>>>>>

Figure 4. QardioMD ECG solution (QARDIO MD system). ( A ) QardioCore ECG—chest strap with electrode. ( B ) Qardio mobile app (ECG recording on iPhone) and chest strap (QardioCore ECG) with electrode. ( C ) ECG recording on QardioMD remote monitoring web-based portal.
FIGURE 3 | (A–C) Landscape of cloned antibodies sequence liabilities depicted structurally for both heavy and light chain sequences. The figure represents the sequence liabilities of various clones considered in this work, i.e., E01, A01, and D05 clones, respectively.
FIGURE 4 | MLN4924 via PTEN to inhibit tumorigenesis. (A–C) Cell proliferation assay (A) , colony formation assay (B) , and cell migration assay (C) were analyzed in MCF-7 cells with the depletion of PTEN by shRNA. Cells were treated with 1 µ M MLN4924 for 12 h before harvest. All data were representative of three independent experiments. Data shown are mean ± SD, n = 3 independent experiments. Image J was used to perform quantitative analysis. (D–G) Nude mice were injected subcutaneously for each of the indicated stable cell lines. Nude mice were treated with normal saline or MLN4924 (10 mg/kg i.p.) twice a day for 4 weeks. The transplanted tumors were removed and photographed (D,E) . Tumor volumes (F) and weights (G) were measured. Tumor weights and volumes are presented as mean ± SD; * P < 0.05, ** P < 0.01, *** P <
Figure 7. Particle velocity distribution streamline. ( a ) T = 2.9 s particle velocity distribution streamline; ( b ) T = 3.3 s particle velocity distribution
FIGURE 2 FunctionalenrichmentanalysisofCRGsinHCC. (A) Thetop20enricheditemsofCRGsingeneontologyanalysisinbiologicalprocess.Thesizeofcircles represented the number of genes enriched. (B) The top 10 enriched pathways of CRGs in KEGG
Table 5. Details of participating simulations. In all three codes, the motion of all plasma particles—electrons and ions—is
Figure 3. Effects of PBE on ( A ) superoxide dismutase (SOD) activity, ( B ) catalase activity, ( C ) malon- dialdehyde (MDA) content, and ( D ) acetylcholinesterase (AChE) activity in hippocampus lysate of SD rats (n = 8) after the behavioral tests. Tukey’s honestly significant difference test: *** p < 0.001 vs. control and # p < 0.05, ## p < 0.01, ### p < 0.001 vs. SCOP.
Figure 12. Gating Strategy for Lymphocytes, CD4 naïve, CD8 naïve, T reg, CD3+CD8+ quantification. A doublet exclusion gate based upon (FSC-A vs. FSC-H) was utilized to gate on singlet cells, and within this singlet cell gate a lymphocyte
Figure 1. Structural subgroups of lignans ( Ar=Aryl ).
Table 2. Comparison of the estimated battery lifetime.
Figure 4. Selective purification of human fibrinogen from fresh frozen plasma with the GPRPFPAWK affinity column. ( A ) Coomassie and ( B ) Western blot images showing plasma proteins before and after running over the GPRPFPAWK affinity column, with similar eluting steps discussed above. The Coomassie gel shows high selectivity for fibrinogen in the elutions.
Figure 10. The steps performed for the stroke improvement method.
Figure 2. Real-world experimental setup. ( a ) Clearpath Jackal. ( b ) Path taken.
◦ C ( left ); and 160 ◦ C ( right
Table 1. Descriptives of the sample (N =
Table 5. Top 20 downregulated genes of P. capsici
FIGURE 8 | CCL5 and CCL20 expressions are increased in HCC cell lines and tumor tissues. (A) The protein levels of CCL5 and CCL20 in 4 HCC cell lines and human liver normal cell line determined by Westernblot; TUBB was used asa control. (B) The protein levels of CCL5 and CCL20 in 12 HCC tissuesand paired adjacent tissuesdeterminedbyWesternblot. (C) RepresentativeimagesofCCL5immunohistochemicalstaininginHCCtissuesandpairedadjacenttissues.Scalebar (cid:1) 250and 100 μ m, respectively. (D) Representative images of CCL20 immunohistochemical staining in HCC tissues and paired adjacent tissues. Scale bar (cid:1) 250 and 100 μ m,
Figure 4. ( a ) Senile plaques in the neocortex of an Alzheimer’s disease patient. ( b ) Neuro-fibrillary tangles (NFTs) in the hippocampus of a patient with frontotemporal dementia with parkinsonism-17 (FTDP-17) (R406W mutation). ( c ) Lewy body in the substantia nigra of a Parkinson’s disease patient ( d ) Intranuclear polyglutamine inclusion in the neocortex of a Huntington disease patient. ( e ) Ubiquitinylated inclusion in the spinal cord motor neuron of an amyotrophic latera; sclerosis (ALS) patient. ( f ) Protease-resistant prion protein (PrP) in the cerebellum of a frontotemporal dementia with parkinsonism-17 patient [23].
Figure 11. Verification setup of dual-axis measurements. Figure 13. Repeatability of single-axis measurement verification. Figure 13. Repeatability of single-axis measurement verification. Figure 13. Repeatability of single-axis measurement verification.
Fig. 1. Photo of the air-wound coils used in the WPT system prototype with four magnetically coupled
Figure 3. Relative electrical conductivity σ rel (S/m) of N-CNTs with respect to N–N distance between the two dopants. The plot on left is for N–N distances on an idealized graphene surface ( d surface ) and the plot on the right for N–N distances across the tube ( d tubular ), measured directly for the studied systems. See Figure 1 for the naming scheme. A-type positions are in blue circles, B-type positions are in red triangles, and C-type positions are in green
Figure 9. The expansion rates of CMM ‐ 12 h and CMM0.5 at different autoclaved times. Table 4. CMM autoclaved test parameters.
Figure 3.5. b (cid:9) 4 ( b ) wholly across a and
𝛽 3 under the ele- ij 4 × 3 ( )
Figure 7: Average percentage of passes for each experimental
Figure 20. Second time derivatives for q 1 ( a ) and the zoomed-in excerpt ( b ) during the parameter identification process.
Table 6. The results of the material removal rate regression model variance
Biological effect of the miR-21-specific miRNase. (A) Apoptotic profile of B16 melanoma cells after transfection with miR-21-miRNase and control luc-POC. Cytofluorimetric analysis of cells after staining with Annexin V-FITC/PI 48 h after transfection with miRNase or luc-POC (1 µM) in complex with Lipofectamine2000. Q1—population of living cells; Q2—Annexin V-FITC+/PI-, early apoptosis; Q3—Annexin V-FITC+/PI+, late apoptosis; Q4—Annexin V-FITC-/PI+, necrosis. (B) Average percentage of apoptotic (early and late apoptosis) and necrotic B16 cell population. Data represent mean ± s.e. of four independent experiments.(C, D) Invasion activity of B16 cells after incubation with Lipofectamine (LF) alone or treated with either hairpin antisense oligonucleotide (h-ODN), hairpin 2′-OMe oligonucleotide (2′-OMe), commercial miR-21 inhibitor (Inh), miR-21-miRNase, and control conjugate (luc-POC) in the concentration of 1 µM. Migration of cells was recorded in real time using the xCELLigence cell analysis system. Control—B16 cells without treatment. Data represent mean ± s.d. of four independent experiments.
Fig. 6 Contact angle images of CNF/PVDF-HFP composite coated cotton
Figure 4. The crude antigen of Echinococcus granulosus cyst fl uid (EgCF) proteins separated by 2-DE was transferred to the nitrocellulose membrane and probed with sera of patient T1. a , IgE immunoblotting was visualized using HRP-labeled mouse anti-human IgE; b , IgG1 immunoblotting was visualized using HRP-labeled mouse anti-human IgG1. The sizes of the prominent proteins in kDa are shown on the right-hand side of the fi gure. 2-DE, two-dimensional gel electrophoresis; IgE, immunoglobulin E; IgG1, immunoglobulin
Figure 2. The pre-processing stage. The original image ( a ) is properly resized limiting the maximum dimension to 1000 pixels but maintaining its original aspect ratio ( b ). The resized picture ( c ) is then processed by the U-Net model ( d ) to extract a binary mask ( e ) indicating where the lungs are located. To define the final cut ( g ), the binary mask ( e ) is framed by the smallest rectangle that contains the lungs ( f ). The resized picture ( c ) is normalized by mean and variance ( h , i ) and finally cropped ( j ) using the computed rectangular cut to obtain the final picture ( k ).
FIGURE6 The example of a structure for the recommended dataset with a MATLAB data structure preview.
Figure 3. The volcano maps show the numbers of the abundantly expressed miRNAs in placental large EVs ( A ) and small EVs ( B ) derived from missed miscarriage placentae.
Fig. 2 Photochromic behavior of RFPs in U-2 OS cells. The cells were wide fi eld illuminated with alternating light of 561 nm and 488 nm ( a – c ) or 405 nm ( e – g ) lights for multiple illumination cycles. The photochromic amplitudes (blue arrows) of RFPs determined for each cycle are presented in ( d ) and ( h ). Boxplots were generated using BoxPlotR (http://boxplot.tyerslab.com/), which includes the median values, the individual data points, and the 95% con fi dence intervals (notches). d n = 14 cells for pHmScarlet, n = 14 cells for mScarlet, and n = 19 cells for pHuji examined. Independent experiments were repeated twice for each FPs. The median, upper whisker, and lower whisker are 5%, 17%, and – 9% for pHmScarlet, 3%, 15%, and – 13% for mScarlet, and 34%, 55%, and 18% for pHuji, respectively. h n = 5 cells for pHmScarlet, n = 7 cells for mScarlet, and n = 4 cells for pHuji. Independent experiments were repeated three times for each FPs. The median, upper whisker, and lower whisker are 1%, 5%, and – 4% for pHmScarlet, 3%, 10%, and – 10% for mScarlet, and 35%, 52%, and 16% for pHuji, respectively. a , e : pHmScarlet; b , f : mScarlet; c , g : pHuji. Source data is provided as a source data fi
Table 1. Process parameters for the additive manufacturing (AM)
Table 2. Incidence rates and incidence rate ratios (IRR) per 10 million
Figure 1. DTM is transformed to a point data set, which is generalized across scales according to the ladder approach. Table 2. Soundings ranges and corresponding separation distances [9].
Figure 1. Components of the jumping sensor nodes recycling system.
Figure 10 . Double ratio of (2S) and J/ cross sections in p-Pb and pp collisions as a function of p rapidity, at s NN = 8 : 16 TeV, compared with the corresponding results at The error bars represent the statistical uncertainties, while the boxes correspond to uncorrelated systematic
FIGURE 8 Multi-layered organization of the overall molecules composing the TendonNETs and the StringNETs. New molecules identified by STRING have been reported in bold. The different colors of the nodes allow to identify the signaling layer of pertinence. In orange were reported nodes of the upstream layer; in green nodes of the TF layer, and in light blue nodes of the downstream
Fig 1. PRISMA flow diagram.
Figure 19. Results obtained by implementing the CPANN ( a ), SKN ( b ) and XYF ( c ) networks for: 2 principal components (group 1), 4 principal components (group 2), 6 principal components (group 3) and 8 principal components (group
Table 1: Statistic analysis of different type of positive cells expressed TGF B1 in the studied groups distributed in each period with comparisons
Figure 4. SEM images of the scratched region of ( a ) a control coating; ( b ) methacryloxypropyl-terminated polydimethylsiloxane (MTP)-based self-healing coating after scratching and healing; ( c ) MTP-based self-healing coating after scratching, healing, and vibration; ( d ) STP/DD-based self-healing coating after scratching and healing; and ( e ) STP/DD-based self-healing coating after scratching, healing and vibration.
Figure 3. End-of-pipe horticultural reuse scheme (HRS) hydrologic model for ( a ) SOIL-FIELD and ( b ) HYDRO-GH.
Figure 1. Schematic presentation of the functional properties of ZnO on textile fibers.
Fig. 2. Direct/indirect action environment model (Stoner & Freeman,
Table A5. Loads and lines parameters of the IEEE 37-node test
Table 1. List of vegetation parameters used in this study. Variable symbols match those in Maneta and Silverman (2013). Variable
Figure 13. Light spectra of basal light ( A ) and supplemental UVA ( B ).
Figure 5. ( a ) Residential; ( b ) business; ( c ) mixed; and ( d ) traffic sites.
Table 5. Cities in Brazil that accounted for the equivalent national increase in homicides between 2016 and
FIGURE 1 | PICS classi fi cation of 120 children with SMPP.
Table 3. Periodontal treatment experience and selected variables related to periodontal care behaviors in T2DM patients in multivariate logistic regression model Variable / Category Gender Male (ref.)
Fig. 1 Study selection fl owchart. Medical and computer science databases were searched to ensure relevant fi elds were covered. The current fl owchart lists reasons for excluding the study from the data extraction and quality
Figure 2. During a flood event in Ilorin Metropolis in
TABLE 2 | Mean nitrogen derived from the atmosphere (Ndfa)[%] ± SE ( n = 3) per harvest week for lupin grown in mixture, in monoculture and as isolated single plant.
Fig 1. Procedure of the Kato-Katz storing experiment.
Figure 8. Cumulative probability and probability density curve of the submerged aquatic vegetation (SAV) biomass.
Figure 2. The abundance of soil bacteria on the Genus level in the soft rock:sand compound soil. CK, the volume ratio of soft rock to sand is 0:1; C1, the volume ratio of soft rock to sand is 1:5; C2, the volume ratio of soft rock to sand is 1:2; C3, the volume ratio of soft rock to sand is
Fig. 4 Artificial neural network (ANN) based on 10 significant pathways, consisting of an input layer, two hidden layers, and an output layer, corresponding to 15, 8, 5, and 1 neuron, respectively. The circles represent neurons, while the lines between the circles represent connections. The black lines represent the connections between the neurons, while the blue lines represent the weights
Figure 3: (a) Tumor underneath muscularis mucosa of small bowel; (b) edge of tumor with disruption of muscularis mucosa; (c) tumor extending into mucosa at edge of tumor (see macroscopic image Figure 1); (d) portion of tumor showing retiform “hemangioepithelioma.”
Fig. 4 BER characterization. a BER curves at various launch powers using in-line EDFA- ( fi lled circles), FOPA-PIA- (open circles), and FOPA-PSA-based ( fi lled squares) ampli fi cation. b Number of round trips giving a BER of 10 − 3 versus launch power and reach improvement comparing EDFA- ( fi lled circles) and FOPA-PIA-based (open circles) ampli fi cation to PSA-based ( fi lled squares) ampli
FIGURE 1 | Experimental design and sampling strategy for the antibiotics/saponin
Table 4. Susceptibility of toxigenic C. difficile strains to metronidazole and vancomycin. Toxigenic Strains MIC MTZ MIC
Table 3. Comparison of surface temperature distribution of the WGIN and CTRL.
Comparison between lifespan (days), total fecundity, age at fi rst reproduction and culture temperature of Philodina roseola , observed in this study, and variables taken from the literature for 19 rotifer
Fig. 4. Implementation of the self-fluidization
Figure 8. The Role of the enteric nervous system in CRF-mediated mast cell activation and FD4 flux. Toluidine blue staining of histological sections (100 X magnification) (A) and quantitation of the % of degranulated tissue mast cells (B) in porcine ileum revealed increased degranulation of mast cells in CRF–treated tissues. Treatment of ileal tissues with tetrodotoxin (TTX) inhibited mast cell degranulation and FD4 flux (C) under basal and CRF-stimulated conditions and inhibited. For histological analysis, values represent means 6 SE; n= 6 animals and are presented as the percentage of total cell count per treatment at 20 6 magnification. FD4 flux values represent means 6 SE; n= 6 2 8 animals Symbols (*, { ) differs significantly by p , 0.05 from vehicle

<<<<<

AIM OF THE EXERCISE: Copy every line from the material in which the word "steps" can be found.

EXERCISE RESPONSE:
Figure 4. Selective purification of human fibrinogen from fresh frozen plasma with the GPRPFPAWK affinity column. ( A ) Coomassie and ( B ) Western blot images showing plasma proteins before and after running over the GPRPFPAWK affinity column, with similar eluting steps discussed above. The Coomassie gel shows high selectivity for fibrinogen in the elutions.
Figure 10. The steps performed for the stroke improvement method.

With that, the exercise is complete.